▶ **DIRECTIONS**
Pull out every line below that contains the word "many" and copy each one unchanged.

▶ **DATA TO USE**
+ + + + +
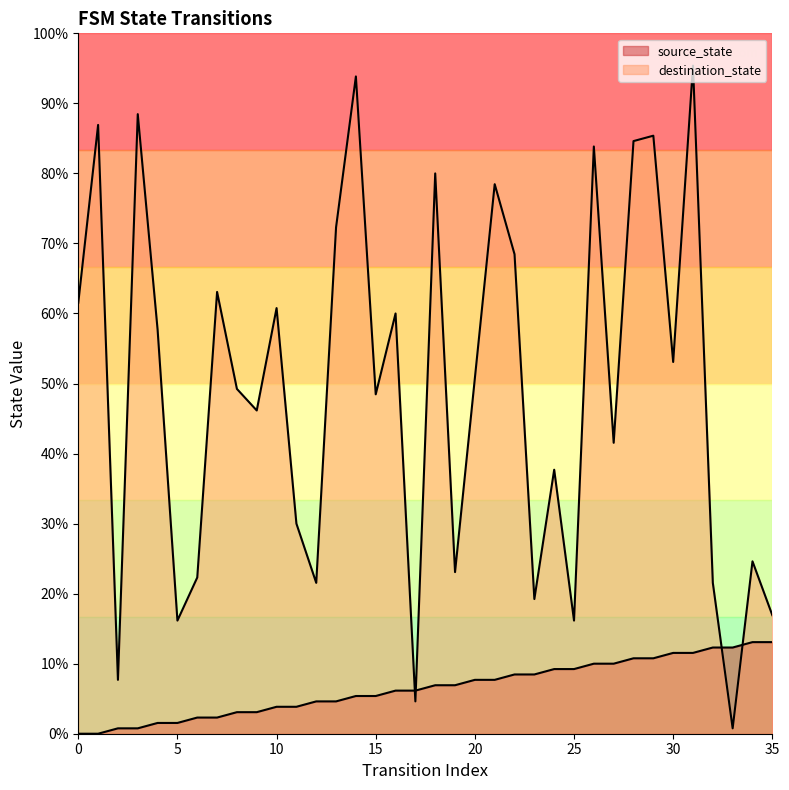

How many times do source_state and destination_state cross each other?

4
+ + + + +
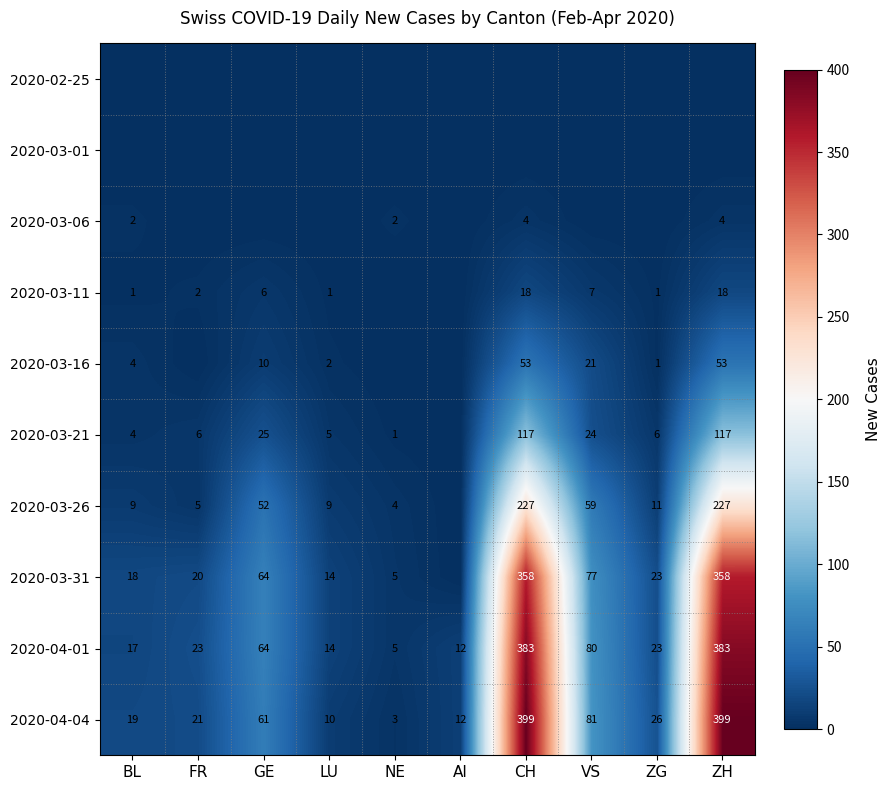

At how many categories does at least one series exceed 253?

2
+ + + + +
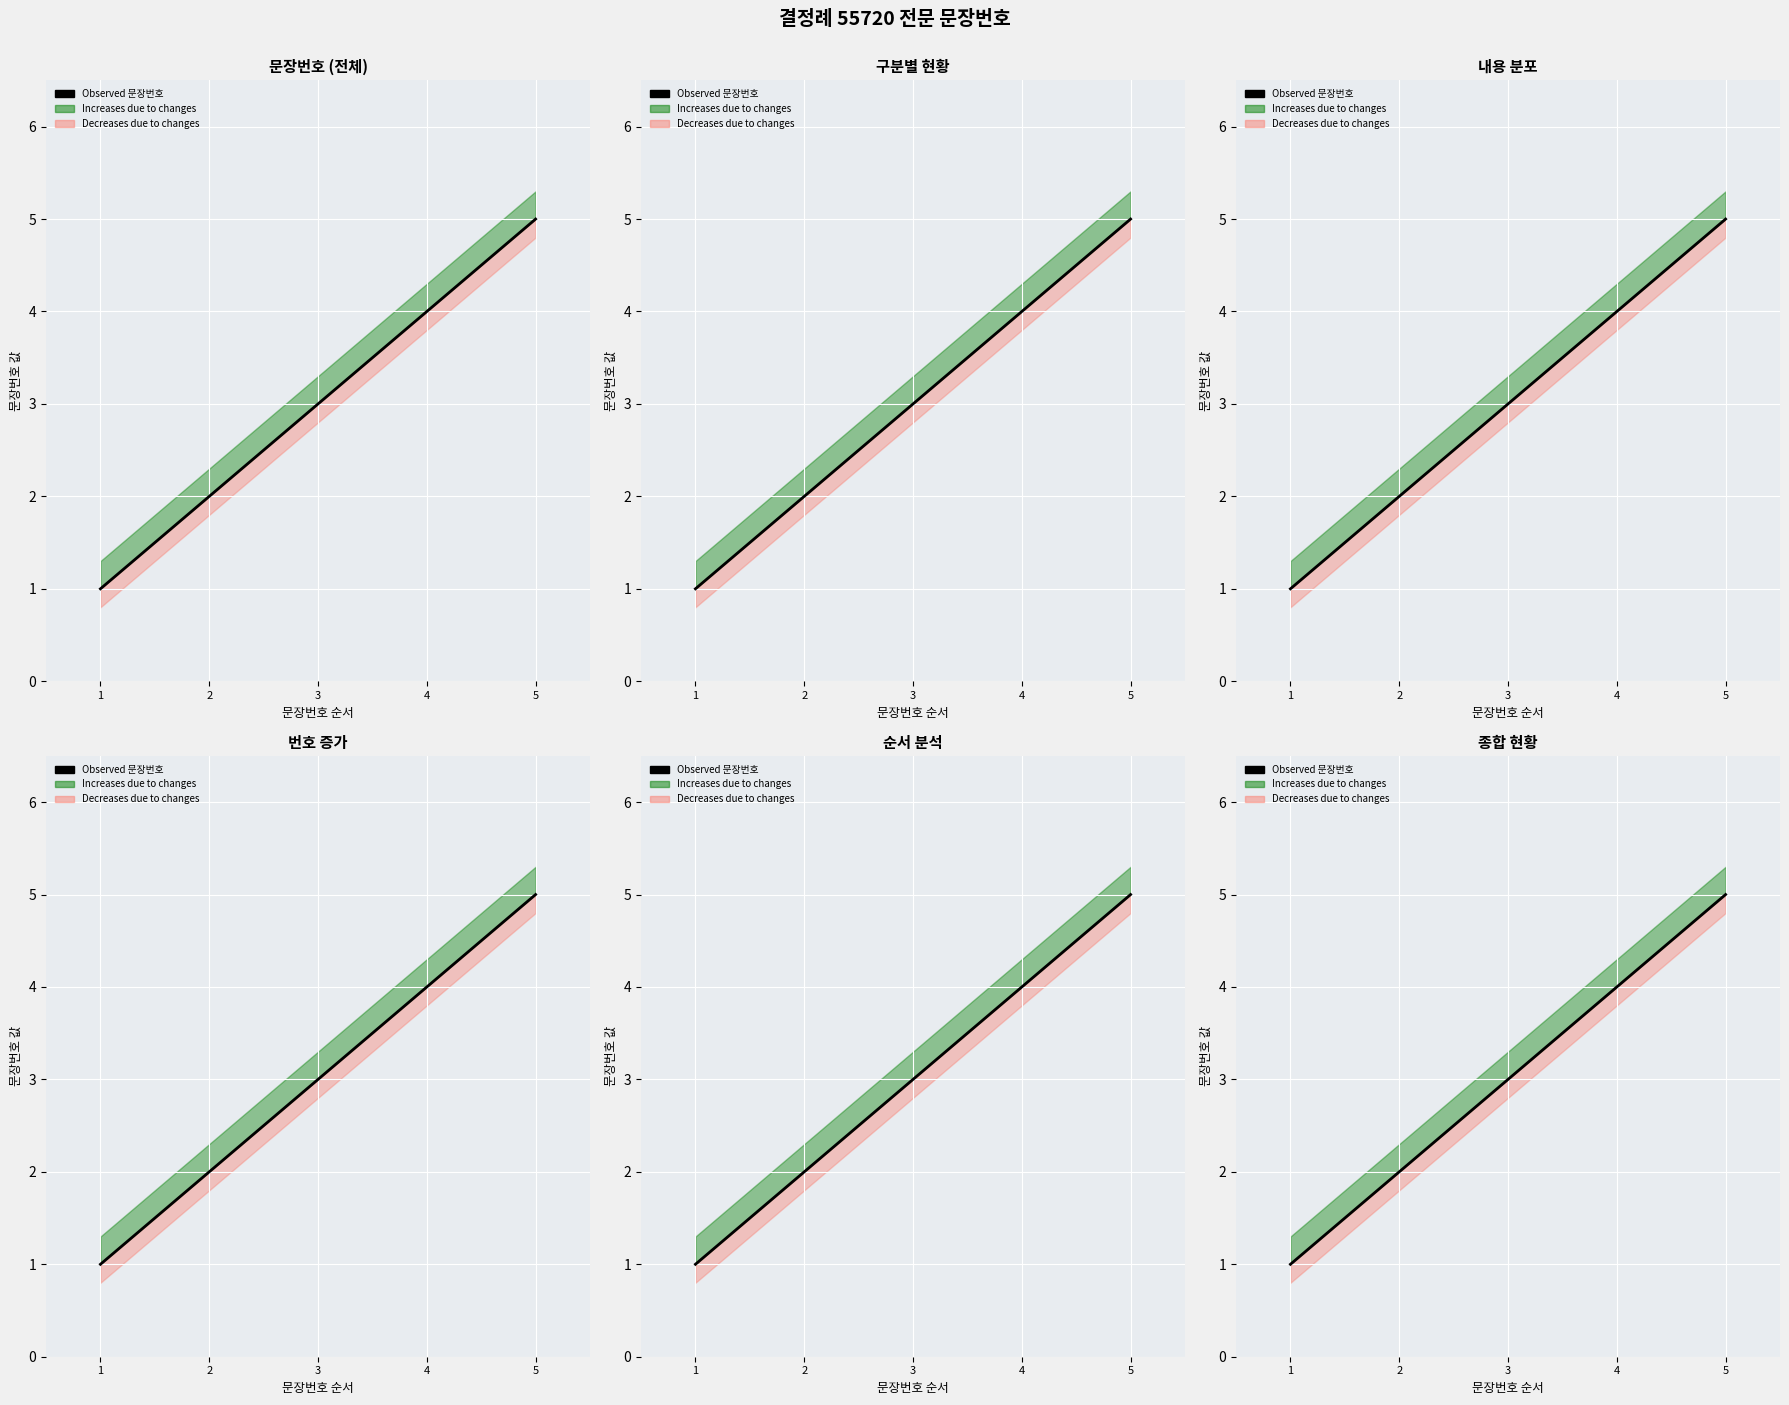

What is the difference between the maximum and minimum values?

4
+ + + + +
▶ **RESULT OF THIS EXERCISE**
How many times do source_state and destination_state cross each other?
At how many categories does at least one series exceed 253?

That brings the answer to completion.